Benjamin Tayehanpour writes:

 > On 15 August 2013 05:18, Stephen J. Turnbull <stephen@example.com> wrote:
 > > Adam Smith's device of the invisible hand, once again independently
 > > discovered by a socialist centuries after he did.  Gotta love it!
 > 
 > Socialist? I wouldn't call myself that, really. Sure, compared to the
 > US, everything is socialist, but that's just a matter of extreme
 > perspective.

Not at all extreme.  The U.S. itself is quite socialist, with the
government owning large swaths of production facilities and directly
controlling far more (<READERMODE watch-for-irony="on">when it should
restrict itself to controlling destructive facilities</READERMODE>),
as well as invading the home to control many private activities.  Many
of these activities would be better left to the private sector, and
all of them *could* be.  True, the intelligentsia fail to acknowledge
this evident fact, but the failure of the libertarian program to
attract votes while both major parties espouse various transfers to
and protection of the economic interests of "deserving" businesses and
individuals makes it clear that socialism is deeply embedded in
U.S. politics.

 > > RMS's extremism, which is incoherent[2] and and unfair[3].
 > 
 > Ah, an interesting inversion of the old "Hitler ate sugar" logical
 > fallacy.

How would anybody be able to judge, given that you've cut the
conclusion of the argument, as well as all context?

 > "RMS has dubious opinions in certain areas, therefore all his
 > opinions and actions are dubious." Sorry, it doesn't work that way;

"Sorry," you just convicted yourself of inattention (at best).  Two of
my examples (the specious separation of software and its documentation
and his treatment of Sklyarov) directly undermine his credibility as a
"software freedom fighter," showing him to be a self-centered fanatic
concerned with promoting "hacker privilege" rather than "software
freedom".[1]  His opinion on presuming innocence on the part of the
adult in adult-child sexual relationships is not merely hijoushiki,
which bothers a lot of voters and policy-makers, although it doesn't
bother me.  (In principle I agree with him, especially w.r.t. statutory
and date rape laws.[2])  He also is falling prey to a fallacy of
assuming that the authorities can reasonably reliably distinguish
exploitive relationships from those that are genuinely voluntary on
both sides without constant invasion of privacy -- which is surely
relevant to the modern issues of enforcement of *existing* IP law,
whether that is "good" law or "bad" law.

 > Personally, I use free software because It Works.
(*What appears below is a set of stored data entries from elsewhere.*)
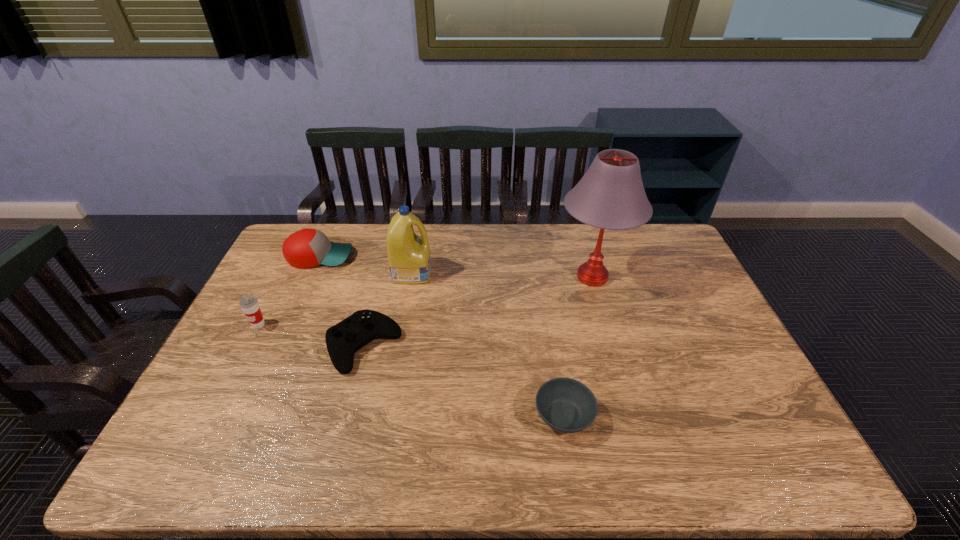
Identify the location of empty location between the second shortest object and the fourth shortest object. This screenshot has height=540, width=960. (311, 335).

Where is `vacant area that lies between the table lamp and the cup`? This screenshot has width=960, height=540. vacant area that lies between the table lamp and the cup is located at coordinates (425, 301).

Identify the location of vacant space that is in between the shortest object and the table lamp. This screenshot has height=540, width=960. (578, 346).

Identify the location of vacant area between the fifth tallest object and the table lamp. tap(478, 312).

Locate an element on the screen. Image resolution: width=960 pixels, height=540 pixels. empty space that is in between the third tallest object and the nearest object is located at coordinates (411, 370).

The image size is (960, 540). In order to click on blank region between the fourth tallest object and the shortest object in this screenshot , I will do `click(442, 336)`.

This screenshot has width=960, height=540. Find the location of `empty location between the table lamp and the detergent`. empty location between the table lamp and the detergent is located at coordinates (502, 274).

At what (x,y) coordinates should I click in order to perform the action: click on the second closest object to the fifth shortest object. Please return your answer as a coordinate pair (x, y). Image resolution: width=960 pixels, height=540 pixels. Looking at the image, I should click on (343, 340).

Locate which object is the second closest to the fourth tallest object. Please provide its 2D coordinates. Your answer should be formatted as a tuple, i.e. [(x, y)], where the tuple contains the x and y coordinates of a point satisfying the conditions above.

[(249, 304)]

At what (x,y) coordinates should I click in order to perform the action: click on free space in the image that satisfies the following two spatial constraints: 1. on the label of the second tallest object; 2. on the side of the cup with the logo. Please return your answer as a coordinate pair (x, y). The height and width of the screenshot is (540, 960). Looking at the image, I should click on (402, 325).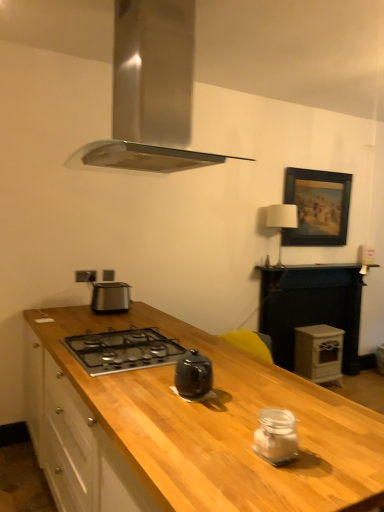
You are a GUI agent. You are given a task and a screenshot of the screen. Output one action in this format:
    pyautogui.click(x=<x>, y=<y>)
    Task: Click on the vacant area that is in front of clear glass jar at center, which appears as the first kitchen appliance when viewed from the front
    
    Given the screenshot: What is the action you would take?
    pyautogui.click(x=292, y=488)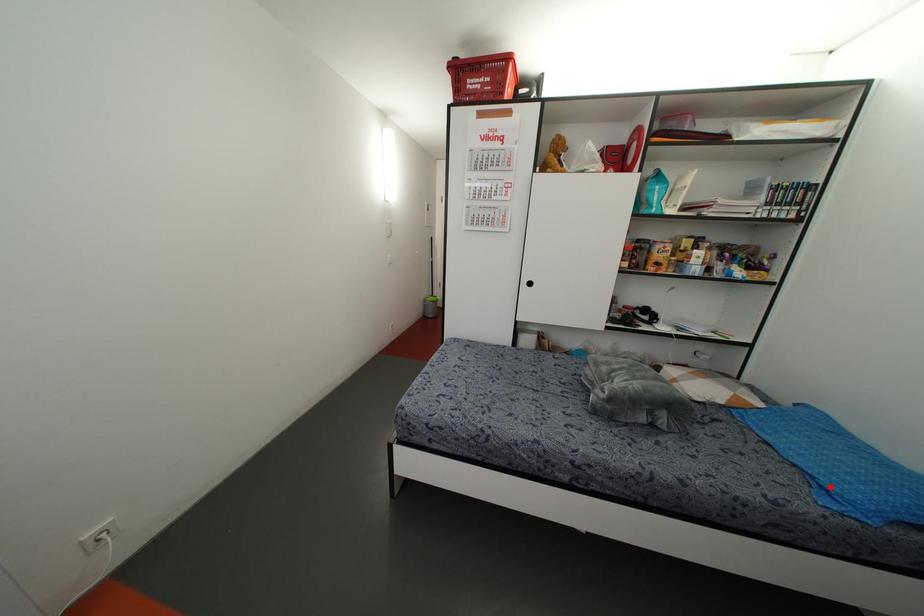
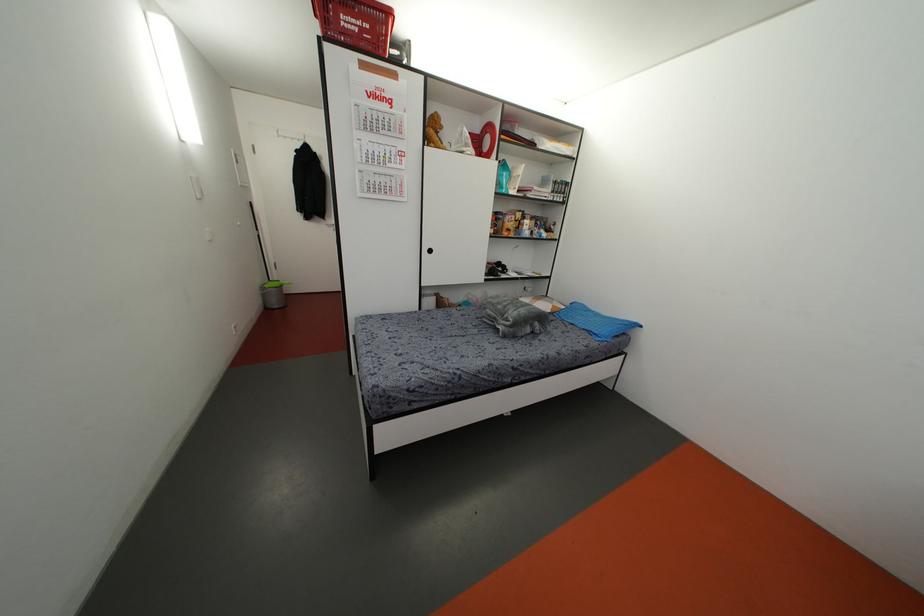
In the second image, find the point that corresponds to the highlighted location in the first image.

(596, 331)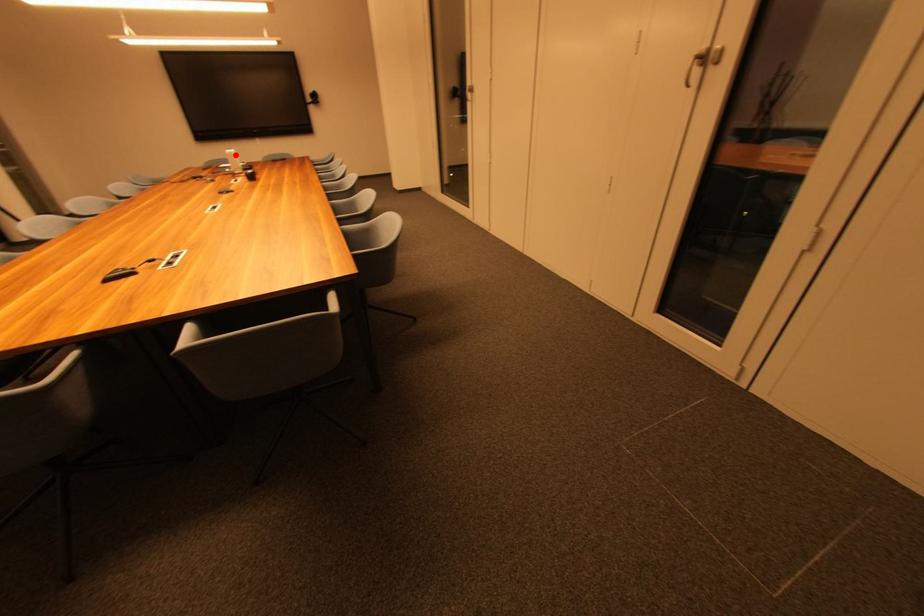
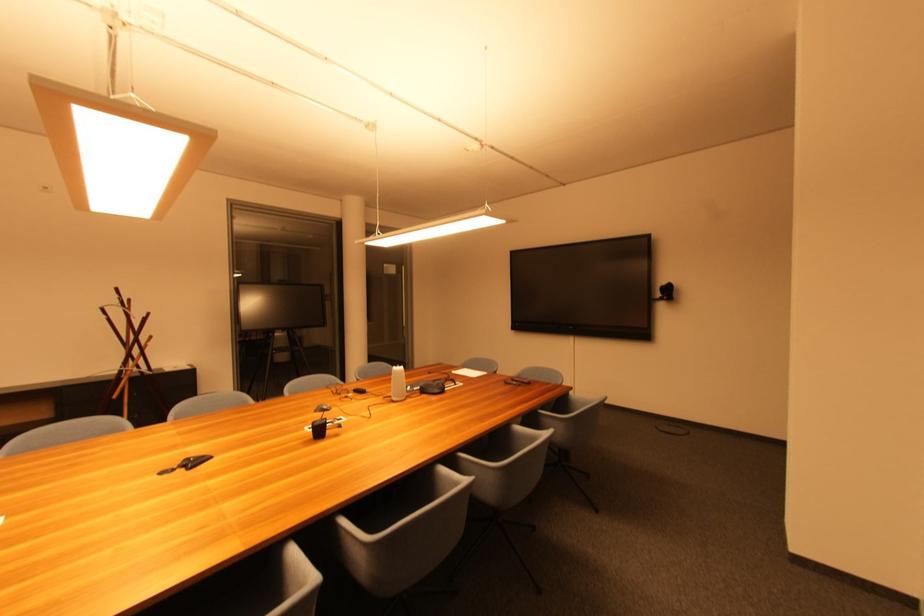
Question: A red point is marked in image1. In image2, is the corresponding 3D point closer to the camera or farther? Reply with the corresponding letter.

Choices:
 (A) The corresponding 3D point is closer.
 (B) The corresponding 3D point is farther.

Answer: (A)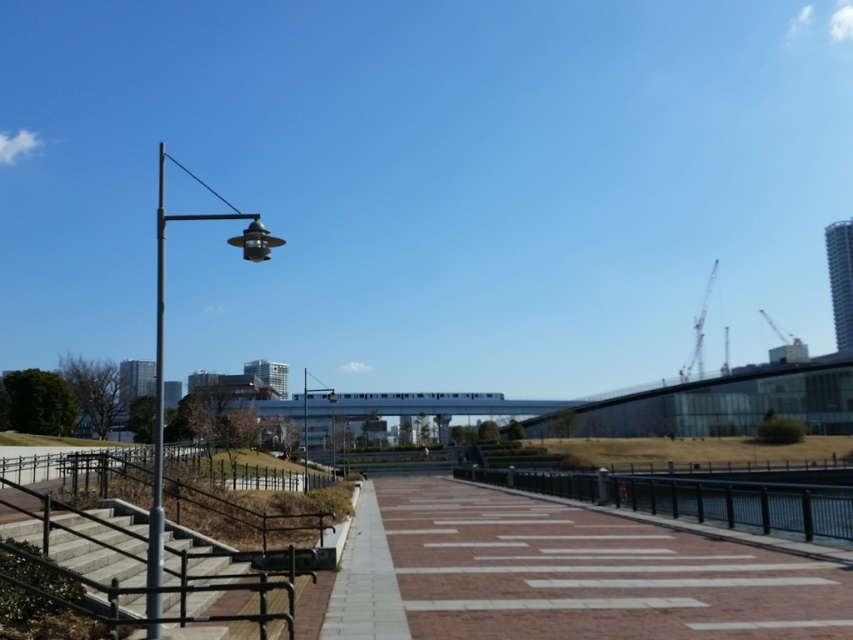
Question: Considering the real-world distances, which object is closest to the metallic gray pole at left?

Choices:
 (A) concrete stairs at lower left
 (B) black metal rail at center
 (C) metallic gray streetlight at left

Answer: (C)

Question: Based on their relative distances, which object is nearer to the metallic gray pole at left?

Choices:
 (A) black metal rail at center
 (B) metallic gray streetlight at left

Answer: (B)

Question: Can you confirm if black metal rail at center is thinner than metallic gray pole at left?

Choices:
 (A) no
 (B) yes

Answer: (B)

Question: Is the position of concrete stairs at lower left less distant than that of metallic gray streetlight at left?

Choices:
 (A) no
 (B) yes

Answer: (A)

Question: Which object appears farthest from the camera in this image?

Choices:
 (A) black metal rail at center
 (B) metallic gray pole at left

Answer: (A)

Question: Can you confirm if concrete stairs at lower left is wider than metallic gray pole at left?

Choices:
 (A) yes
 (B) no

Answer: (B)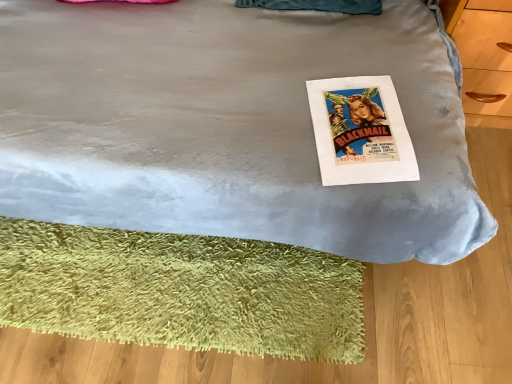
Locate an element on the screen. Image resolution: width=512 pixels, height=384 pixels. free space above white paper at center (from a real-world perspective) is located at coordinates point(359,122).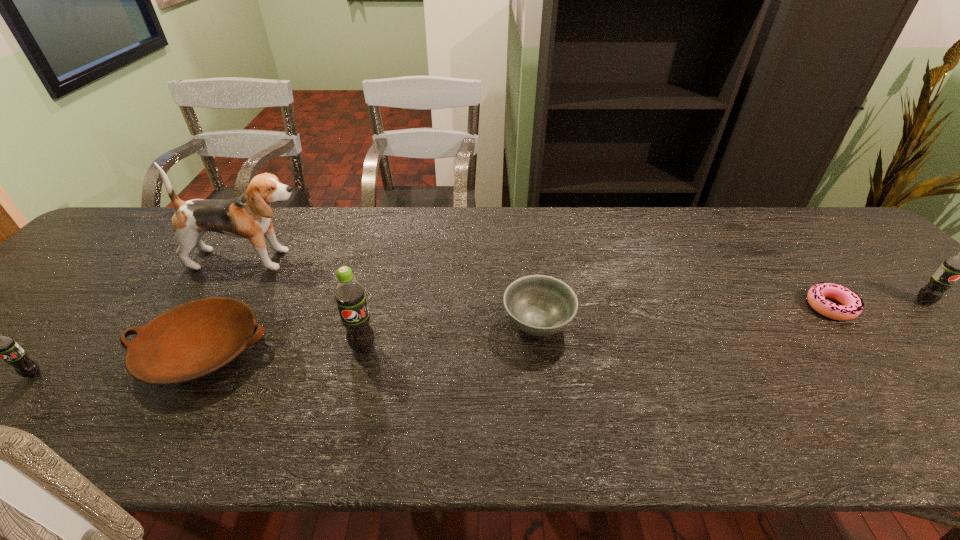
Please point a space for a new pop_(soda) to maintain equal intervals. Please provide its 2D coordinates. Your answer should be formatted as a tuple, i.e. [(x, y)], where the tuple contains the x and y coordinates of a point satisfying the conditions above.

[(659, 323)]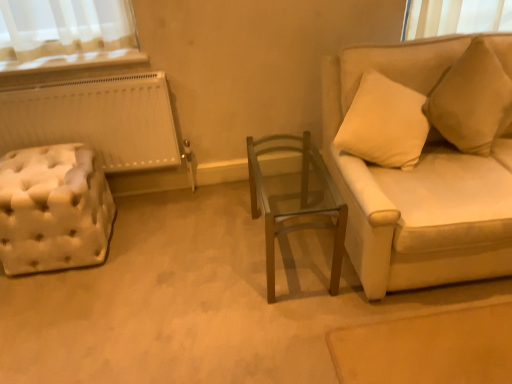
Question: In terms of height, does wooden glass table at center look taller or shorter compared to white tufted ottoman at left?

Choices:
 (A) tall
 (B) short

Answer: (A)

Question: In the image, is wooden glass table at center positioned in front of or behind white tufted ottoman at left?

Choices:
 (A) behind
 (B) front

Answer: (B)

Question: Which object is positioned closest to the wooden glass table at center?

Choices:
 (A) beige fabric couch at right
 (B) white tufted ottoman at left
 (C) beige fabric pillow at upper right

Answer: (A)

Question: Estimate the real-world distances between objects in this image. Which object is farther from the beige fabric pillow at upper right?

Choices:
 (A) beige fabric couch at right
 (B) white tufted ottoman at left
 (C) wooden glass table at center

Answer: (B)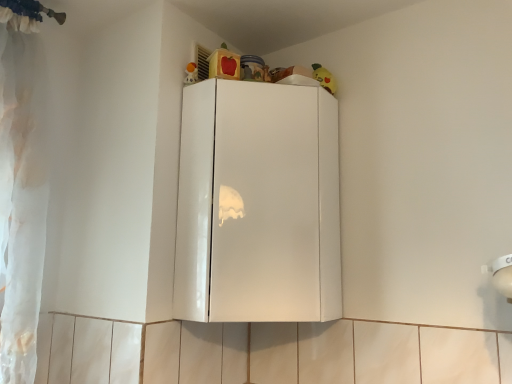
Question: Does glossy white cabinet at upper center have a greater height compared to yellow plush toy at upper right, arranged as the 2th toy when viewed from the left?

Choices:
 (A) no
 (B) yes

Answer: (B)

Question: Is glossy white cabinet at upper center to the left of yellow plush toy at upper right, which is the 1th toy from back to front, from the viewer's perspective?

Choices:
 (A) no
 (B) yes

Answer: (B)

Question: Is the position of glossy white cabinet at upper center less distant than that of yellow plush toy at upper right, which appears as the 2th toy when viewed from the front?

Choices:
 (A) yes
 (B) no

Answer: (A)

Question: From a real-world perspective, is glossy white cabinet at upper center positioned under yellow plush toy at upper right, which is the 1th toy from back to front, based on gravity?

Choices:
 (A) no
 (B) yes

Answer: (B)

Question: Is glossy white cabinet at upper center not close to yellow plush toy at upper right, which appears as the 2th toy when viewed from the front?

Choices:
 (A) yes
 (B) no

Answer: (B)

Question: Does glossy white cabinet at upper center come behind yellow plush toy at upper right, arranged as the 1th toy when viewed from the right?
And?  Did anybody ask that?  I thought the discussion was about how we
can protect and extend free software environments in a world with
software patents (a threat even if wielded only in cases of a
presumption of violation, which of course is very wishful thinking)
and frivolous copyright lawsuits (another form of disingenuous
intimidation), not to mention DMCA "takedowns".


Footnotes: 
[1]  99% of humanity is concerned, as you are, with the economic
implications of software freedom (access to software that works the
way they want it to), and do not care about software freedom itself.
FSFer protestations that "software freedom is for everybody" ring
hollow to them.

[2]  As implied, I actually approve of those laws.  I don't approve of
laws forbidding statutory and date rape, incest, and pedophilia
because I disapprove of minors (and in the case of date rape, men :-)
having sex, whether with other minors or with adults.  I approve of
them because they give the vastly out-gunned side of the relationship
some countervailing power in case the relationship becomes involuntary.